Völkermord ohne Konsequenz
Es ist ein Novum: Ende März hat sich erstmals einer der drei Opferverbände aus Namibia mit einer Pressemitteilung direkt an die deutsche Öffentlichkeit gewandt. Der Stein des Anstoßes: Die Ablehnung der Bundesregierung, endlich die Verantwortung für den Völkermord in Namibia zu übernehmen. Einem Völkermord, dem zwischen 1904 und 1908 rund 65 000 der 80 000 Herero und 10 000 der 20 000 Nama zum Opfer fielen. Unumstrittene Zahlen des Grauens, die die Bundesregierung zwar nicht bestreitet, doch dabei lässt sie es bewenden.
Die Herero-Organisation OCD-1904 hat sich dem Dialog zur Aufarbeitung des Genozids verschrieben, scharfe Töne waren ihre Sache bisher nicht. Die Ablehnung sowohl des Antrages der Linksfraktion, der die Anerkennung des Völkermordes einforderte, als auch des weniger weitgehenden Antrages von SPD/Grünen, der auf die Übernahme der »politischen und moralischen« Verantwortung zielte, hat den Geduldsfaden bei der OCD-1904 reißen lassen. Sie werfen CDU und FDP generell historische Verbindungen zu rassistischen, repressiven Regimen und zugleich konkrete Verbindungen zur kommerziellen Agrarwirtschaft in Namibia vor, die von 4500 deutschstämmigen Farmern beherrscht wird, während sich 130 000 schwarze Kleinbauern mit etwa derselben Fläche begnügen müssen.
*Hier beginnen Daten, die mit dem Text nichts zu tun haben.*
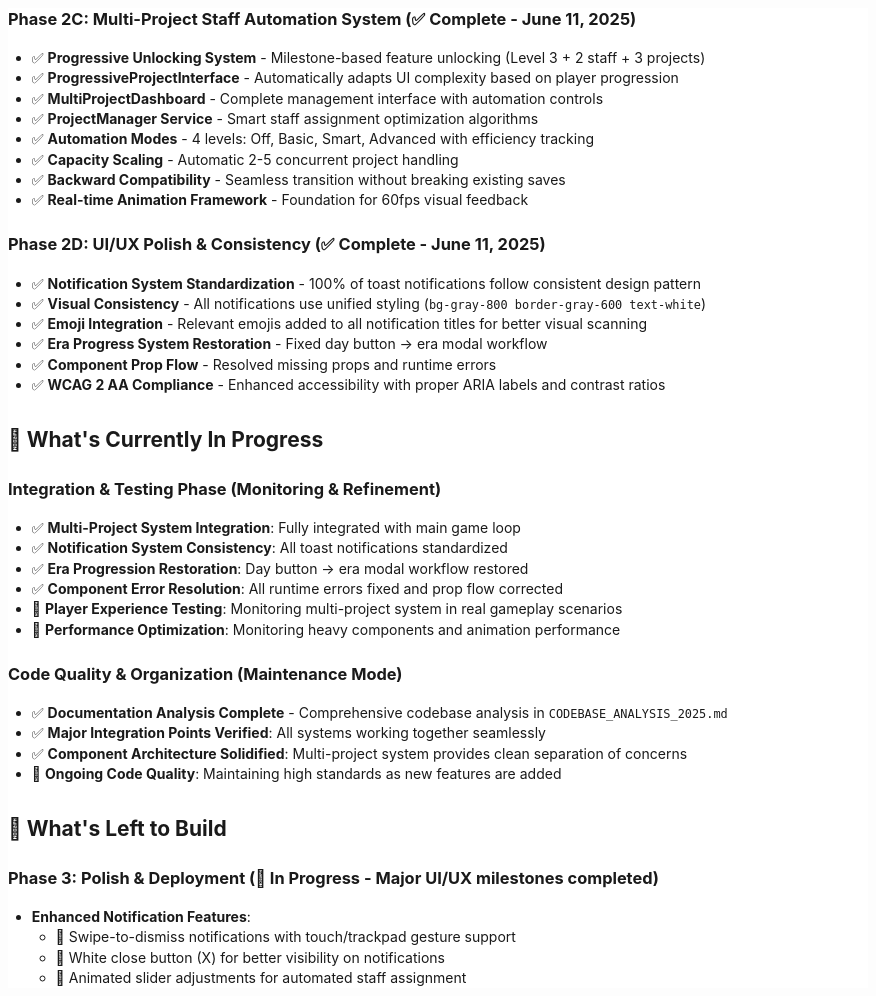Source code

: ### Phase 2C: Multi-Project Staff Automation System (✅ Complete - June 11, 2025)
- ✅ **Progressive Unlocking System** - Milestone-based feature unlocking (Level 3 + 2 staff + 3 projects)
- ✅ **ProgressiveProjectInterface** - Automatically adapts UI complexity based on player progression
- ✅ **MultiProjectDashboard** - Complete management interface with automation controls
- ✅ **ProjectManager Service** - Smart staff assignment optimization algorithms
- ✅ **Automation Modes** - 4 levels: Off, Basic, Smart, Advanced with efficiency tracking
- ✅ **Capacity Scaling** - Automatic 2-5 concurrent project handling
- ✅ **Backward Compatibility** - Seamless transition without breaking existing saves
- ✅ **Real-time Animation Framework** - Foundation for 60fps visual feedback

### Phase 2D: UI/UX Polish & Consistency (✅ Complete - June 11, 2025)
- ✅ **Notification System Standardization** - 100% of toast notifications follow consistent design pattern
- ✅ **Visual Consistency** - All notifications use unified styling (`bg-gray-800 border-gray-600 text-white`)
- ✅ **Emoji Integration** - Relevant emojis added to all notification titles for better visual scanning
- ✅ **Era Progress System Restoration** - Fixed day button → era modal workflow
- ✅ **Component Prop Flow** - Resolved missing props and runtime errors
- ✅ **WCAG 2 AA Compliance** - Enhanced accessibility with proper ARIA labels and contrast ratios

## 🚧 What's Currently In Progress

### Integration & Testing Phase (Monitoring & Refinement)
- ✅ **Multi-Project System Integration**: Fully integrated with main game loop
- ✅ **Notification System Consistency**: All toast notifications standardized
- ✅ **Era Progression Restoration**: Day button → era modal workflow restored
- ✅ **Component Error Resolution**: All runtime errors fixed and prop flow corrected
- 🔄 **Player Experience Testing**: Monitoring multi-project system in real gameplay scenarios
- 🔄 **Performance Optimization**: Monitoring heavy components and animation performance

### Code Quality & Organization (Maintenance Mode)
- ✅ **Documentation Analysis Complete** - Comprehensive codebase analysis in `CODEBASE_ANALYSIS_2025.md`
- ✅ **Major Integration Points Verified**: All systems working together seamlessly
- ✅ **Component Architecture Solidified**: Multi-project system provides clean separation of concerns
- 🔄 **Ongoing Code Quality**: Maintaining high standards as new features are added

## 📅 What's Left to Build

### Phase 3: Polish & Deployment (🔄 In Progress - Major UI/UX milestones completed)
- **Enhanced Notification Features**:
  - 🔄 Swipe-to-dismiss notifications with touch/trackpad gesture support
  - 🔄 White close button (X) for better visibility on notifications
  - 🔄 Animated slider adjustments for automated staff assignment

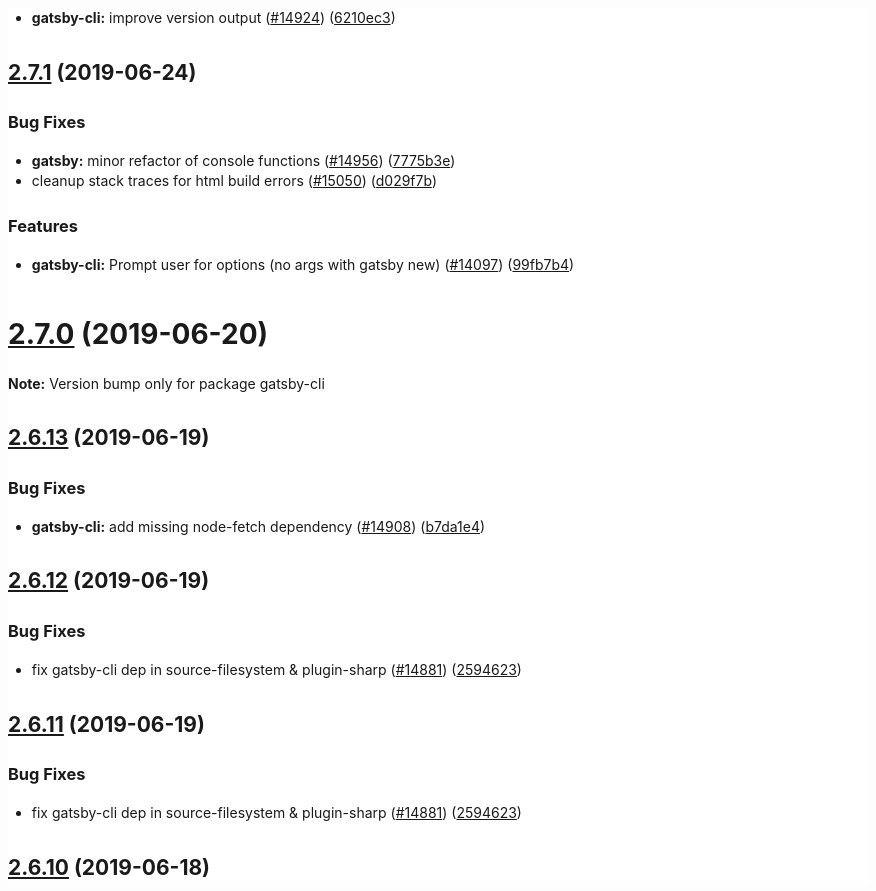 - **gatsby-cli:** improve version output ([#14924](https://github.com/gatsbyjs/gatsby/issues/14924)) ([6210ec3](https://github.com/gatsbyjs/gatsby/commit/6210ec3))

## [2.7.1](https://github.com/gatsbyjs/gatsby/compare/gatsby-cli@2.7.0...gatsby-cli@2.7.1) (2019-06-24)

### Bug Fixes

- **gatsby:** minor refactor of console functions ([#14956](https://github.com/gatsbyjs/gatsby/issues/14956)) ([7775b3e](https://github.com/gatsbyjs/gatsby/commit/7775b3e))
- cleanup stack traces for html build errors ([#15050](https://github.com/gatsbyjs/gatsby/issues/15050)) ([d029f7b](https://github.com/gatsbyjs/gatsby/commit/d029f7b))

### Features

- **gatsby-cli:** Prompt user for options (no args with gatsby new) ([#14097](https://github.com/gatsbyjs/gatsby/issues/14097)) ([99fb7b4](https://github.com/gatsbyjs/gatsby/commit/99fb7b4))

# [2.7.0](https://github.com/gatsbyjs/gatsby/compare/gatsby-cli@2.6.13...gatsby-cli@2.7.0) (2019-06-20)

**Note:** Version bump only for package gatsby-cli

## [2.6.13](https://github.com/gatsbyjs/gatsby/compare/gatsby-cli@2.6.12...gatsby-cli@2.6.13) (2019-06-19)

### Bug Fixes

- **gatsby-cli:** add missing node-fetch dependency ([#14908](https://github.com/gatsbyjs/gatsby/issues/14908)) ([b7da1e4](https://github.com/gatsbyjs/gatsby/commit/b7da1e4))

## [2.6.12](https://github.com/gatsbyjs/gatsby/compare/gatsby-cli@2.6.9...gatsby-cli@2.6.12) (2019-06-19)

### Bug Fixes

- fix gatsby-cli dep in source-filesystem & plugin-sharp ([#14881](https://github.com/gatsbyjs/gatsby/issues/14881)) ([2594623](https://github.com/gatsbyjs/gatsby/commit/2594623))

## [2.6.11](https://github.com/gatsbyjs/gatsby/compare/gatsby-cli@2.6.10...gatsby-cli@2.6.11) (2019-06-19)

### Bug Fixes

- fix gatsby-cli dep in source-filesystem & plugin-sharp ([#14881](https://github.com/gatsbyjs/gatsby/issues/14881)) ([2594623](https://github.com/gatsbyjs/gatsby/commit/2594623))

## [2.6.10](https://github.com/gatsbyjs/gatsby/compare/gatsby-cli@2.6.9...gatsby-cli@2.6.10) (2019-06-18)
Das ist starker Tobak, doch wer sich an die Komplizenschaft mit beispielsweise Apartheid-Südafrika und lateinamerikanischen Militärdiktaturen in den 70ern von Pinochet bis Videla erinnert, weiß um die historische Richtigkeit der Vorwürfe gegen Schwarz-Gelb. Dass diese Geschichte und die Gegenwart nicht vergessen wird, dafür will die OCD-1904 mit Unterstützung deutscher Nichtregierungsorganisationen und der Linksfraktion weiter sorgen. Der Vorstoß der OCD-1904 vom 29. März war nur der Anfang. Ein Ende kann es bis zur Anerkennung des Völkermords nicht geben.